─── Extrait du document ───

Les béguinages étaient des lieux où vivaient des communautés religieuses, généralement des femmes. Ils étaient composés de maisons ou pavillons individuels, le plus souvent reliés par des couloirs. Ces maisons étaient généralement situées près d’une église ou autour d’une petite cour. Les femmes qui y vivaient étaient donc autonomes tout en profitant des avantages de la vie en communauté. Aujourd’hui, différentes formes de béguinage ont vu le jour pour offrir un cadre de vie plus agréable aux seniors aux revenus modestes. Ce type de logement a donc une véritable vocation sociale.
Un mode de vie religieux hérité du moyen-âge
Si les béguinages d’aujourd’hui n’ont plus grand chose à voir avec leurs ancêtres, ils conservent pour une grande partie leur vocation religieuse. Il convient donc de revenir sur l’histoire de ces communautés féminines et chrétiennes.
Le concept est né au XIIe siècle en Belgique. Ces rangées de petites maisons ont ensuite fleuri aux Pays-Bas et dans le nord de la France. Les résidentes étaient généralement des femmes célibataires, des veuves ou des femmes déshéritées. Elles échappaient à l’autorité de l’Église. À l’inverse des religieuses, elles ne prononçaient pas de voeux mais vivaient, travaillaient et priaient en tout autonomie. Une forme de réclusion communautaire qui n’était pas vue d’un bon œil par le clergé. Certaines furent même persécutées pour hérésie. Comme c’est le cas pour Marguerite Porete, brûlée vive à Paris en 1310. Les béguinages médiévaux disparaissent en l’espace de deux siècles, sauf en Flandre où ils ont perduré grâce à une entente avec l’Église. Ces lieux sont alors devenus des formes de paroisses. En Flandre, treize de ces lieux sont aujourd’hui classés au patrimoine mondial de l’Unesco.
Une nouvelle solution d’habitat pour les personnes âgées
Le béguinage en France se présente sous deux formes.

─── Données fournies ───

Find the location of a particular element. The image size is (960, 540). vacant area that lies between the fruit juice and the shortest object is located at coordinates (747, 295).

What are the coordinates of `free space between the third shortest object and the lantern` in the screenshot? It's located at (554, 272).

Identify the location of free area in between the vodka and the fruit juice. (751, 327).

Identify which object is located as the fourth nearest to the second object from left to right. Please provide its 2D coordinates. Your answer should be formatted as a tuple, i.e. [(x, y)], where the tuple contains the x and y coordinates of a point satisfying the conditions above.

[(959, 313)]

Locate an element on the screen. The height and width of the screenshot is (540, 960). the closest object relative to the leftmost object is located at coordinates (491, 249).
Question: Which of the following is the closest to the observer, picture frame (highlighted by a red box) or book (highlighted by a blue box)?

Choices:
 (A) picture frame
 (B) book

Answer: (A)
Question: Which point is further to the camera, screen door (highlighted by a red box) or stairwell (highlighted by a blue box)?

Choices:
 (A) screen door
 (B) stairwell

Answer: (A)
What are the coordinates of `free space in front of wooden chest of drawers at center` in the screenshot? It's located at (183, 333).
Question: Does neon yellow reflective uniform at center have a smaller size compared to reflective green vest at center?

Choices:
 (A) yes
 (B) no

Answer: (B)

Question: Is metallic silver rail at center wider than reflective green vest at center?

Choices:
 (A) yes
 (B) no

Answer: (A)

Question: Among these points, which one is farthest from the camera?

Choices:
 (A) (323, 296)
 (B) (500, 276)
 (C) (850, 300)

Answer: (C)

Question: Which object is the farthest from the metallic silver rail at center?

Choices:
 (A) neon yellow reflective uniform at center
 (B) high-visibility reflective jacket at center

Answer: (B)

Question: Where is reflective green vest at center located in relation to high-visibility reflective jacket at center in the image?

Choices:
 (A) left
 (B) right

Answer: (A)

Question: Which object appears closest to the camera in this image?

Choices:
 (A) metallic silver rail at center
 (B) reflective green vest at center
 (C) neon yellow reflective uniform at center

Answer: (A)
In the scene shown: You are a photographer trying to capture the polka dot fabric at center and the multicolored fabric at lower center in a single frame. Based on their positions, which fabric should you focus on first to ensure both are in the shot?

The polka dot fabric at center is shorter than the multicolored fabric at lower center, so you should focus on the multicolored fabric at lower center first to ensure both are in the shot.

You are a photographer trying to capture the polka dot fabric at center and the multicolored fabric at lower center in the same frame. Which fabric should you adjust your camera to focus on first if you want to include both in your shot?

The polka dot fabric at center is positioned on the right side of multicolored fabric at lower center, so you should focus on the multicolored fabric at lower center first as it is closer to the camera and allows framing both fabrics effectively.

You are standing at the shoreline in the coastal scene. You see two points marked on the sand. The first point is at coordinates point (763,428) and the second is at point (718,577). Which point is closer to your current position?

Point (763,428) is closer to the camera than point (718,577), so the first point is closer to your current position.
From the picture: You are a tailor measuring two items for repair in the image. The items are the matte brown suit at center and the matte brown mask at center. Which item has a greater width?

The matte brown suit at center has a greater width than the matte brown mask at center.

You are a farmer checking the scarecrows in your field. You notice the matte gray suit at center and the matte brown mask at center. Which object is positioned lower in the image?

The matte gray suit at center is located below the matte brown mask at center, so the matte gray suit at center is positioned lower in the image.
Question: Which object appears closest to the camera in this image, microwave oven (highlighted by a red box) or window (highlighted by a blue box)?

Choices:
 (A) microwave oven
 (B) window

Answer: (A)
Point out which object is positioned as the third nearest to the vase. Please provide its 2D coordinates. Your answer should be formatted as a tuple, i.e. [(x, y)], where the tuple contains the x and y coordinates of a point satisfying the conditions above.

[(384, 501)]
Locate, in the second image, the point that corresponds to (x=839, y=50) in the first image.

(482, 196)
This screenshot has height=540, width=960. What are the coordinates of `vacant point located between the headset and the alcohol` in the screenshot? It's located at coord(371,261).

───

• Énoncé: D'après l'extrait sur les béguinages, expliquez en une à trois phrases pourquoi ceux de Flandre ont perduré, alors que les béguinages médiévaux ont disparu ailleurs. La liste fournie n'est pas utile pour ce travail.

• Réponse attendue: Les béguinages de Flandre ont perduré grâce à une entente avec l'Église, alors que les autres béguinages médiévaux ont disparu en l'espace de deux siècles. Ces lieux sont alors devenus des formes de paroisses.